[TASK INSTRUCTIONS] Continue the text on toxic causes of rhabdomyolysis, beginning right after its last sentence.

Toxins, drugs, and substance abuse represent a major cause of acquired rhabdomyolysis. Epidemics of paralytic rhabdomyolysis in humans and animals occurred in the 1920s and 1930s near the Frishes Haff of the Baltic Sea (Haff disease) and in Sweden. The mechanism may have involved eating fish contaminated with an unknown myotoxin. Quail poisoning (coturnism) is an analogous condition in which individuals ingesting quail develop rhabdomyolysis. The biblical quail episode (Numbers 11:31-33) may represent epidemic myoglobinuria. It is unclear whether what caused this was the ingested sweet parsley seeds, henbane, or hemlock. Similar accounts have been found with other birds that have ingested hemlock. Rhabdomyolysis due to venoms of insects (hornet, tarantula) and snakes (sea snake, rattlesnake) has been documented. Mushrooms, such as Russula spp and Tricholoma spp may also induce rhabdomyolysis, especially those with genetic predispositions (04).

Items from a dataset:
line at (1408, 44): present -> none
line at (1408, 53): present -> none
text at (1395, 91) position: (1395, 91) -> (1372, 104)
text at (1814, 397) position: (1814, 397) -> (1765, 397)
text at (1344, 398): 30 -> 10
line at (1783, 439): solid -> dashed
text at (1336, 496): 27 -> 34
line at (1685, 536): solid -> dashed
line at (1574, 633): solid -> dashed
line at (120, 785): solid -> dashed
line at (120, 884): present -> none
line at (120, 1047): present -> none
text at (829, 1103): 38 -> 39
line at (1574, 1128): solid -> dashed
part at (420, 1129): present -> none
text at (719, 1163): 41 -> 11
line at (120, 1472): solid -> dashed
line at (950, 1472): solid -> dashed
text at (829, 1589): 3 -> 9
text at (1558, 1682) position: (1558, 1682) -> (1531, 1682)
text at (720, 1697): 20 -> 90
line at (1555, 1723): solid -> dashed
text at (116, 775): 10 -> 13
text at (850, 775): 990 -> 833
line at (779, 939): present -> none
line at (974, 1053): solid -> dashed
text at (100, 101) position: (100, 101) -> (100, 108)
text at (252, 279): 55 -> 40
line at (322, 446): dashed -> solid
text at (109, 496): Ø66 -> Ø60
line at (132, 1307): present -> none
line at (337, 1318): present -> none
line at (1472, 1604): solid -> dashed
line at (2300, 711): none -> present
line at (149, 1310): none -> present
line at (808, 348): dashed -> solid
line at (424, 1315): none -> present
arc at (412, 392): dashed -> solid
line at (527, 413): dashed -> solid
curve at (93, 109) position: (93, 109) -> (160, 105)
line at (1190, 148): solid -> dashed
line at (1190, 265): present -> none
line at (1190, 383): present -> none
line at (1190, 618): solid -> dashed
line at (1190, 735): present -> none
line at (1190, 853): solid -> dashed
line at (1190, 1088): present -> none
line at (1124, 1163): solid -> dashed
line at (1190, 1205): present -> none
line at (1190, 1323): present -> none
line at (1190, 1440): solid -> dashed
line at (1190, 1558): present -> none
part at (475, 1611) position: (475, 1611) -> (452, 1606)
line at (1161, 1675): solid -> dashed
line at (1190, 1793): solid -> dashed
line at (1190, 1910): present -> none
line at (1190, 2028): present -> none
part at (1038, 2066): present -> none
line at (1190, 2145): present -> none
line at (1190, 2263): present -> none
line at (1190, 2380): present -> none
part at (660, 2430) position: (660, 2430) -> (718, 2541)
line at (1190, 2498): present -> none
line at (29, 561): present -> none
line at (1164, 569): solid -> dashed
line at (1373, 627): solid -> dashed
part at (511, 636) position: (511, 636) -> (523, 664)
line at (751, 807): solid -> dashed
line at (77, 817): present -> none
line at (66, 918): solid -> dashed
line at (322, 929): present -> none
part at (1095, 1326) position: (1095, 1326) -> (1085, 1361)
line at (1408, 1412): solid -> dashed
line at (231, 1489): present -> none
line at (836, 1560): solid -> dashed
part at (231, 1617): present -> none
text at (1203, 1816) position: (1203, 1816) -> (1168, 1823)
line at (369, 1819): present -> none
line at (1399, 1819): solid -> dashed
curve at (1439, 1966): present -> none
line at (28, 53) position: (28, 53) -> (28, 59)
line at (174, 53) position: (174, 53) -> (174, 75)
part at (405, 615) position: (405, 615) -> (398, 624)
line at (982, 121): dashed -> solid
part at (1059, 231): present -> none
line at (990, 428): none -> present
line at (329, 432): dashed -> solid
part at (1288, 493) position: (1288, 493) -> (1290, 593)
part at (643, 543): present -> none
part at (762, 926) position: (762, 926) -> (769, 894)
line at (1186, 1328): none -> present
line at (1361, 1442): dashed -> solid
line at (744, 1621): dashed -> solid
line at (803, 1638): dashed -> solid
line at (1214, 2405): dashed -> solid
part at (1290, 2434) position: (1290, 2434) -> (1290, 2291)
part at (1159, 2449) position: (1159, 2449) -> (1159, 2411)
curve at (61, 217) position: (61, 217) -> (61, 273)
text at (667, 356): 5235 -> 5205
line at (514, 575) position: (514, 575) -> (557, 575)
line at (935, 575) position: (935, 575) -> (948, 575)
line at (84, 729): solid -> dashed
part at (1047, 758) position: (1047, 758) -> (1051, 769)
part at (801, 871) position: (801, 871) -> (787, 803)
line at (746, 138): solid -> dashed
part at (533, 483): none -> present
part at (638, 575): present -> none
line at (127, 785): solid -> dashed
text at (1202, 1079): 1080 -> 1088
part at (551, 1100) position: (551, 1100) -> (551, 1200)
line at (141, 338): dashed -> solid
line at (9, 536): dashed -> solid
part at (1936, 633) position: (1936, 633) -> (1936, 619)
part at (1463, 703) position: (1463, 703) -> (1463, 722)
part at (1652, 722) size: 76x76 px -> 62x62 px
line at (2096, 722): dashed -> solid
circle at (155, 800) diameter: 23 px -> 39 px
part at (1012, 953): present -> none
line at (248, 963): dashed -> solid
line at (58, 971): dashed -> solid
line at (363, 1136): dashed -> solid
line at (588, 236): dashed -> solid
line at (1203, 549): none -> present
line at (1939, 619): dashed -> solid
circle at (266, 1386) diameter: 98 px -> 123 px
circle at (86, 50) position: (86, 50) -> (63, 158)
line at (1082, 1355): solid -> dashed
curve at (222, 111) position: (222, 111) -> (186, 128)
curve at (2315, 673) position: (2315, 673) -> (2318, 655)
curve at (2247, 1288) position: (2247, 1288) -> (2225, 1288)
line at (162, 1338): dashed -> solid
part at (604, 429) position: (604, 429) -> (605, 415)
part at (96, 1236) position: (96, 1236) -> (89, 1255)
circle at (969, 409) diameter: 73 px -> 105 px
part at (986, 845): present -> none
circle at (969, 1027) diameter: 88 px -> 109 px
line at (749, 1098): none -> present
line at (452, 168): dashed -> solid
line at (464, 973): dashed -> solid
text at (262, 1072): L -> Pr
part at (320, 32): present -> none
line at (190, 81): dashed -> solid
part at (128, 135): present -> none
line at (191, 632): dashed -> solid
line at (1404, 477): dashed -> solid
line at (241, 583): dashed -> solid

[ANSWER]
More recently, barbiturates, heroin, cocaine, amphetamines, phencyclidine, phenylpropanolamine, inhalants, and related agents have all been associated with rhabdomyolysis (95). Coma with crush injury (barbiturates), direct myotoxic effects (heroin, cocaine, toluene), and muscle hyperactivity (amphetamines, phencyclidine, ecstasy, and lysergic acid diethylamide) may be involved. Ethanol abuse is one of the most common causes of rhabdomyolysis. A direct toxic effect of ethanol may be the predominant mechanism of alcoholic rhabdomyolysis, but crush injury, seizures, hypokalemia, and hypophosphatemia are often present (26; 46; 63).
Several therapeutic agents can cause muscle injury and rhabdomyolysis (Table 2), including lipid-lowering agents such as clofibrate and lovastatin. The incidence of rhabdomyolysis was greatly increased when lovastatin and gemfibrozil (a fibrate related to clofibrate) were combined (73) or when cholesterol-lowering agents and cyclosporine are combined. Hypokalemia induced by K+ wasting agents (eg, amphotericin B, diuretics, laxative abuse) or pseudohyperaldosteronism (eg, glycyrrhizic acid in licorice) is an additional common mechanism of drug-related myolysis (95).
Neuroleptic malignant syndrome, a known complication of neuroleptic drugs or of abrupt discontinuation of dopaminergic agents, can cause rhabdomyolysis. In addition, neuroleptics can also be associated with rhabdomyolysis in the absence of neuroleptic malignant syndrome (58).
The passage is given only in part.